Saving Jessica Lynch
I can't watch the story of Jessica Lynch's ordeal (though this account also provides plenty of focus on Mohammed Al-Rehaief, the Iraqi lawyer who helped the U.S. military find her) without thinking: She never signed up for this. While I assume she enlisted knowing the general nature of the risks involved, she obviously couldn't have guessed she'd be badly injured, captured, and rescued, only to have her story turned into a mass-media plaything and a political football for both sides of the fierce debate over the war: those who see it as confirmation of Iraqi evil and those who see it as factually shaky propaganda.

In an interview scheduled for Tuesday broadcast on ABC's Primetime, Lynch herself reportedly told Diane Sawyer the U.S. military "used [her] as a way to symbolize all this stuff" and called that spin on her experience "wrong." (At least NBC was honest enough to run a disclaimer stating some of the characters and events in the movie were created altogether or in part for dramatic effect.)

A million-dollar book deal can't make all that much easier, I'm sure. My heart goes out to her.

Saturday

Austin City Limits: Roseanne Cash and Neko Case
Don't you hate making a blanket statement you don't even believe anymore just because you're in the habit of saying it? (OK, so maybe that's just my thing, but telling myself my foibles aren't unique helps me sleep at night — all part of the hell of being me.) I say I hate country music because Garth Brooks and Toby Keith aren't my cup of tea. And then friends who are fans of it shoot holes in that because I like Johnny Cash, Patsy Cline, Emmylou Harris and Lucinda Williams. Good thing those fans aren't around to see me happily sit through this hour, then. Even if Roseanne Cash weren't the talent she is, I'd cut her a break simply because she's Johnny's daughter. And where to start with Neko Case? Several tracks from the former-punker-turned-alt-country-darling's haunting Blacklisted are branded into my brain. And as I gradually drop my flimsy anti-country stance, it's her gorgeous voice belting it into retirement.

Saturday Night Live
"Jock Talk"? It rocked! Except for reminding me of every organized sport I ever played, in a fashion more nauseating than food poisoning (more on that later) could ever be. Issues? Not me. 'Sup!

Friday

Joan of Arcadia
So Helen cried at Bill and Ted's Excellent Adventure? Thank God — I felt so all alone with my own grief. And speaking of God, she shows up at Joan's Career Day gathering (and to think they all laughed when I asked if could watch TV for a living at mine, by the way) and makes her babysit. When I was a kid, one or two of my babysitters were brought in via otherearthly force, too, but it came from a realm decidedly south of heaven.

Life with Bonnie
Ah, yes... food poisoning.

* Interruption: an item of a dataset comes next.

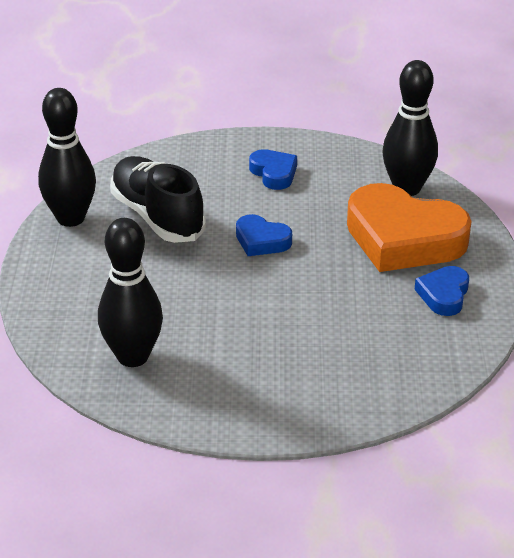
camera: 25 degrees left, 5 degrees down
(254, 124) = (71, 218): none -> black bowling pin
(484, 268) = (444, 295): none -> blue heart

The thing about it is, you never quite put the sensation behind you, so it doesn't take much to call up all-too-real memories of it. Good thing, then, that Bonnie merely says she has food poisoning before the show gets right to her doing her show from a hospital bed without any effort to make the experience believable (or funny). It's nausea (and laugh) free, unlike, say, that second-season finale of The Sopranos, in which Tony's horribly realistic ordeal and E. coli fever dreams had me reliving all the bad egg-drop soup, contaminated-plate potatoes and tainted chicken chili of years gone by.